FIKES UPNVJ Gelar Workshop Peninjauan Kurikulum PSKMPM FIKES UPNVJ Perkuat Relevansi dan Daya Saing Lulusan
- April 16, 2026
- Admin
- 0
Jakarta — Fakultas Ilmu Kesehatan Universitas Pembangunan Nasional “Veteran” Jakarta (FIKES UPNVJ) melalui Program Studi Kesehatan Masyarakat Program Magister (PSKMPM) menyelenggarakan Workshop Peninjauan Kurikulum pada Selasa, 14 April 2026 di Jakarta. Kegiatan ini bertujuan menyelaraskan kurikulum dengan standar nasional, perkembangan ilmu pengetahuan, serta kebutuhan dunia kerja. Workshop melibatkan pimpinan fakultas, Lembaga Penjaminan Mutu dan Pengembangan Pembelajaran (LPMPP), dosen, stakeholder, alumni, dan tenaga kependidikan guna memastikan relevansi lulusan dengan tuntutan sektor kesehatan.
Dekan FIKES UPNVJ dalam sambutannya menegaskan bahwa peninjauan visi, misi, dan kurikulum harus mengacu pada standar nasional serta asosiasi profesi dengan beban studi sebesar 38 SKS. Ia menekankan pentingnya menghasilkan lulusan yang tidak hanya unggul secara akademik, tetapi juga adaptif terhadap dinamika kebutuhan sektor kesehatan. “Kurikulum magister harus mampu menghasilkan lulusan yang tidak hanya unggul secara akademik, tetapi juga adaptif terhadap kebutuhan sektor kesehatan, termasuk di instansi seperti dinas kesehatan,” ujarnya.
Workshop yang dimoderatori oleh Dr. Laily Hanifah, S.K.M., M.Kes. menghadirkan Prof. Dr. Besral, S.K.M., M.Sc. sebagai narasumber utama. Dalam paparannya, ia menyoroti arah kebijakan pengembangan kurikulum berbasis regulasi terkini, termasuk urgensi integrasi digital health dalam proses pembelajaran. Hal ini dinilai krusial untuk menjawab transformasi layanan kesehatan yang semakin terdigitalisasi.
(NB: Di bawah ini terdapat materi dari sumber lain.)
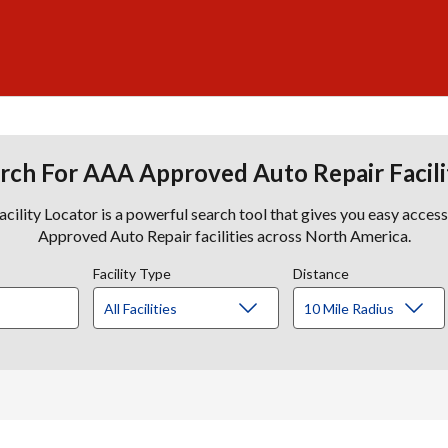
rch For AAA Approved Auto Repair Facili
lity Locator is a powerful search tool that gives you easy acces
Approved Auto Repair facilities across North America.
Facility Type
Distance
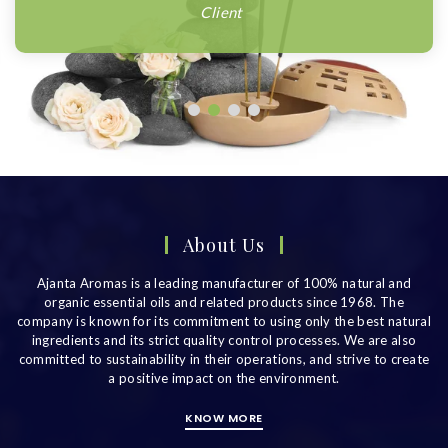
Client
About Us
Ajanta Aromas is a leading manufacturer of 100% natural and
organic essential oils and related products since 1968. The
company is known for its commitment to using only the best natural
ingredients and its strict quality control processes. We are also
committed to sustainability in their operations, and strive to create
a positive impact on the environment.
KNOW MORE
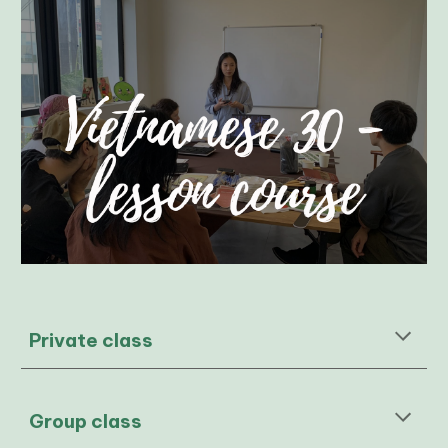
Private class
Group class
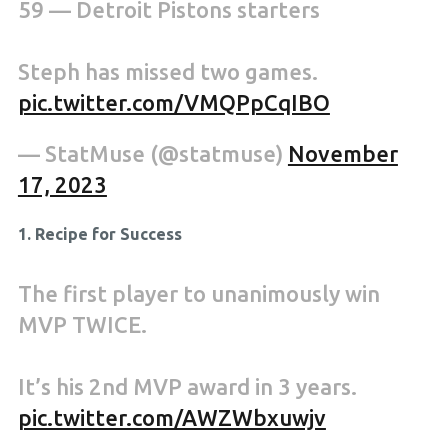
59 — Detroit Pistons starters
Steph has missed two games.
pic.twitter.com/VMQPpCqIBO
— StatMuse (@statmuse)
November
17, 2023
1. Recipe for Success
The first player to unanimously win
MVP TWICE.
It’s his 2nd MVP award in 3 years.
pic.twitter.com/AWZWbxuwjv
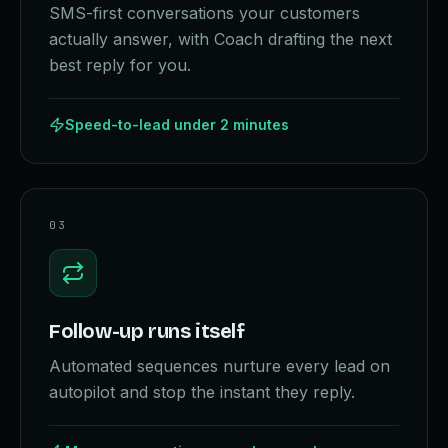
SMS-first conversations your customers
actually answer, with Coach drafting the next
best reply for you.
Speed-to-lead under 2 minutes
0
3
Follow-up runs itself
Automated sequences nurture every lead on
autopilot and stop the instant they reply.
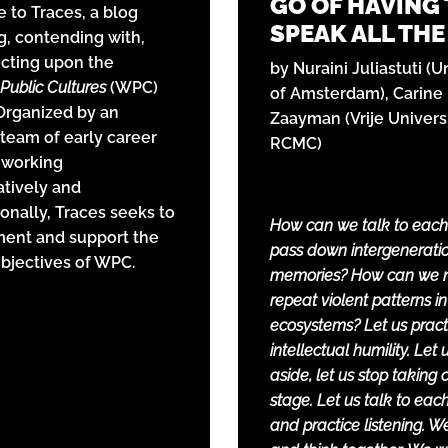
GO OF HAVING
to Traces, a blog
SPEAK ALL THE
g, contending with,
ecting upon the
by Nuraini Juliastuti (U
Public Cultures
(WPC)
of Amsterdam), Carine
 Organized by an
Zaayman (Vrije Universi
 team of early career
RCMC)
 working
atively and
ionally, Traces seeks to
How can we talk to each
ent and support the
pass down intergenerati
objectives of WPC.
memories? How can we 
repeat violent patterns in
ecosystems? Let us pract
intellectual humility. Let 
aside, let us stop taking 
stage. Let us talk to eac
and practice listening. We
Perwakilan LPMPP, Dr. Ni Putu Eka Widiastuti, S.E., M.Si., CA., CSRS+, menekankan pentingnya keselarasan visi antara universitas, fakultas, dan program studi. Menurutnya, harmonisasi tersebut menjadi fondasi dalam memastikan implementasi kurikulum berjalan optimal dan berkelanjutan.
Selanjutnya, Koordinator Program Studi Kesehatan Masyarakat Program Magister, Dr. Apriningsih, S.K.M., M.K.M., memimpin Focus Group Discussion (FGD) yang melibatkan stakeholder dari Dinas Kesehatan Kota Depok, Rumah Sakit Universitas Indonesia, CV Nutri Media Group, serta alumni. Diskusi difokuskan pada peninjauan visi, misi, tujuan, strategi, serta kurikulum yang dikaitkan langsung dengan kebutuhan kompetensi di dunia kerja.
Hasil diskusi menekankan penguatan kompetensi lulusan sebagai manajer, pemimpin, peneliti, komunikator, hingga wirausahawan di bidang kesehatan. Lulusan diharapkan mampu merespons dinamika isu kesehatan baik di tingkat nasional maupun global, termasuk tantangan transformasi sistem kesehatan berbasis teknologi.